EXTRACT
------------------------------
Although in her previous life Thakor was an active manager, she’s “completely done a 180.” Study after study argues that very few active managers outperform the market and it’s nearly impossible to predict. “It’s the triumph of hope over sanity,” says Thakor.
Pink it and shrink it
There may be a market for Thakor’s particular brand of advising, but analysts and other RIAs caution that focusing on women as a group can be tricky as women have as wide a variety of issues as men. See: How to market to women: Don’t.
“Women are not a niche, they’re a major demographic,” says Kim Dellarocca, the global head of segment marketing and practice management at Pershing. There’s a tendency towards “bucketing women as all having the same challenges,” she says, when in fact they’re half the population and different issues. See: Why women just aren’t buying what financial advisors are selling.
As Blair Hodgson DeQuesnay, a young female advisor at Ferro Financial in Louisiana puts it: “The only thing that all women have in common is that we’re not men.” For an article about then-Hodgson, see: Next-gen advisor breaks the standard RIA mold to grow with her young clientele — many with $100,000 or less of assets.
------------------------------
INFORMATION SHOWN

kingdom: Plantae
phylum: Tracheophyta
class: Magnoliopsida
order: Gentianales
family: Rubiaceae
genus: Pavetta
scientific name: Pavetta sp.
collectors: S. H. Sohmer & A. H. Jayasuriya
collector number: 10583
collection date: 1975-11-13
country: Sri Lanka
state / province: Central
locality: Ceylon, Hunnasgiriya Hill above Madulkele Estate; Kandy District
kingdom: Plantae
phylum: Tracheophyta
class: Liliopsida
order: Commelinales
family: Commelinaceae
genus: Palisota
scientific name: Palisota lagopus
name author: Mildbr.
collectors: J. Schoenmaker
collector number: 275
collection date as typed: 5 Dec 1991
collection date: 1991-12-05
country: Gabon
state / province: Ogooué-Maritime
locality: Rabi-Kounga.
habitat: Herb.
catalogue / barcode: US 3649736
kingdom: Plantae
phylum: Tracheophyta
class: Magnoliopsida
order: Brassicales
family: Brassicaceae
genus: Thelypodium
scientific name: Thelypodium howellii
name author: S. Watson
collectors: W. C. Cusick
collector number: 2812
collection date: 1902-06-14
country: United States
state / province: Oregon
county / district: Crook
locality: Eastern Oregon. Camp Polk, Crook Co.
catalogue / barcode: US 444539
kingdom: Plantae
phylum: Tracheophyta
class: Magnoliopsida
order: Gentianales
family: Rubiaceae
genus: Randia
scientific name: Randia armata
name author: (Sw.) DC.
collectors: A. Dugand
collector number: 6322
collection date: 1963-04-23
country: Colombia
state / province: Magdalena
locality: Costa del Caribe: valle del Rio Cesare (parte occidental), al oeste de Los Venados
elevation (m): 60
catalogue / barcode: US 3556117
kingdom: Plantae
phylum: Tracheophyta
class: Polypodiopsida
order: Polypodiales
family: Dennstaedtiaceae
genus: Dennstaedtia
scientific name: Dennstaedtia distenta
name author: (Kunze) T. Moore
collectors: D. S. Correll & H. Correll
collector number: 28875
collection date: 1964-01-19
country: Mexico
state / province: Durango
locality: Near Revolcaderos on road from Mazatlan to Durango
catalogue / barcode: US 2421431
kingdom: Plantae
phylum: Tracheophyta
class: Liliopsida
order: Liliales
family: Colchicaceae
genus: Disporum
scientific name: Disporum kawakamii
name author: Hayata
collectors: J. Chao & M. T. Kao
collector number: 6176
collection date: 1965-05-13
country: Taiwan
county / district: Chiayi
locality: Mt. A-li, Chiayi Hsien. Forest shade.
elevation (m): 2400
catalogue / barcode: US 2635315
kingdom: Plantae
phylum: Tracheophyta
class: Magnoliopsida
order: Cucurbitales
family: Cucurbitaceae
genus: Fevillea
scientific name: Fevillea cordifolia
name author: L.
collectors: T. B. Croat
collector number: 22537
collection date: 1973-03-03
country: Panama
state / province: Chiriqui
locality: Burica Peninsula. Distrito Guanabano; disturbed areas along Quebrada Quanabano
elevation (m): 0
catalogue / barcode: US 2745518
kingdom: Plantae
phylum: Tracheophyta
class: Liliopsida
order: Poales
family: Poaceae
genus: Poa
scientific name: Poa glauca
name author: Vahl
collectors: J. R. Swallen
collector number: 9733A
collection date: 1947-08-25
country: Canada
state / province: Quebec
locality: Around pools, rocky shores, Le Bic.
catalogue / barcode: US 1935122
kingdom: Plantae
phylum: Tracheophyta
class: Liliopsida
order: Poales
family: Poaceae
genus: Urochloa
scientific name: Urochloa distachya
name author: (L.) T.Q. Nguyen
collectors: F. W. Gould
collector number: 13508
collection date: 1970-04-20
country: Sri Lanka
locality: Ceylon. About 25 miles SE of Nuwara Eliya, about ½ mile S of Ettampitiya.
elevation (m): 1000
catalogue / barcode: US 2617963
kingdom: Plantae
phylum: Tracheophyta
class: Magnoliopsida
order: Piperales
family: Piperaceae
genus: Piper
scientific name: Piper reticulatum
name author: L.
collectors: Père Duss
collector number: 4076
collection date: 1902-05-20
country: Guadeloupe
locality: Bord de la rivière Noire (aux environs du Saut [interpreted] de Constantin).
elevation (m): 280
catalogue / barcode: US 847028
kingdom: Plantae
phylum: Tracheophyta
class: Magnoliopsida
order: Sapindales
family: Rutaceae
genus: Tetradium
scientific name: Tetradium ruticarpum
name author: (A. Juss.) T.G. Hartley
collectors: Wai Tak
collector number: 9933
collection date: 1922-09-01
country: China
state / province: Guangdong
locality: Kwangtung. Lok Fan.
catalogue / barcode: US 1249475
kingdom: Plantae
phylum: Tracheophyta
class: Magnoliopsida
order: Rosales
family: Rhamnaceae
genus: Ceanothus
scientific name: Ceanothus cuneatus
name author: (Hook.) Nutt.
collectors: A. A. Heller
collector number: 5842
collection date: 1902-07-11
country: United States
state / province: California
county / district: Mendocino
------------------------------
YOUR TASKS
1. Restate the stretch from "As Blair Hodgson" through "less of assets." in the article on advising women, switching "Louisiana" to "Texas".
2. Proceed with the article on advising women, writing on from the point where it stops.

SET OF ANSWERS
1.
As Blair Hodgson DeQuesnay, a young female advisor at Ferro Financial in Texas puts it: “The only thing that all women have in common is that we’re not men.” For an article about then-Hodgson, see: Next-gen advisor breaks the standard RIA mold to grow with her young clientele — many with $100,000 or less of assets.

2.
Dellarocca acknowledges that “there is a need for financial professionals to improve the way they serve women investors.” There’s particularly a tendency to assume the man is the head of the household and leave women out of conversations. With women living longer than their partners, that often means they’re looking for a new advisor after a death or divorce — one who will really serve their needs. To do that, advisors have to do more than say they’re serving women.
“It’s not enough to have a few pink pens and pink folders,” says Dellarocca.
What women want
Thakor says that’s not a problem for her. “I don’t want pink on my money either,” she jokes.
What women — and men — really do want, says Thakor, is clear explanations and knowledge about what is happening and why. And advisors who are willing to answer questions honestly. “I want [my advisor] to tell me 'I don’t know’,” says Thakor.
“We don’t need more information. We need more financial wisdom,” she says. See: Forget their reputation; rich women are more fearless investors than supposed.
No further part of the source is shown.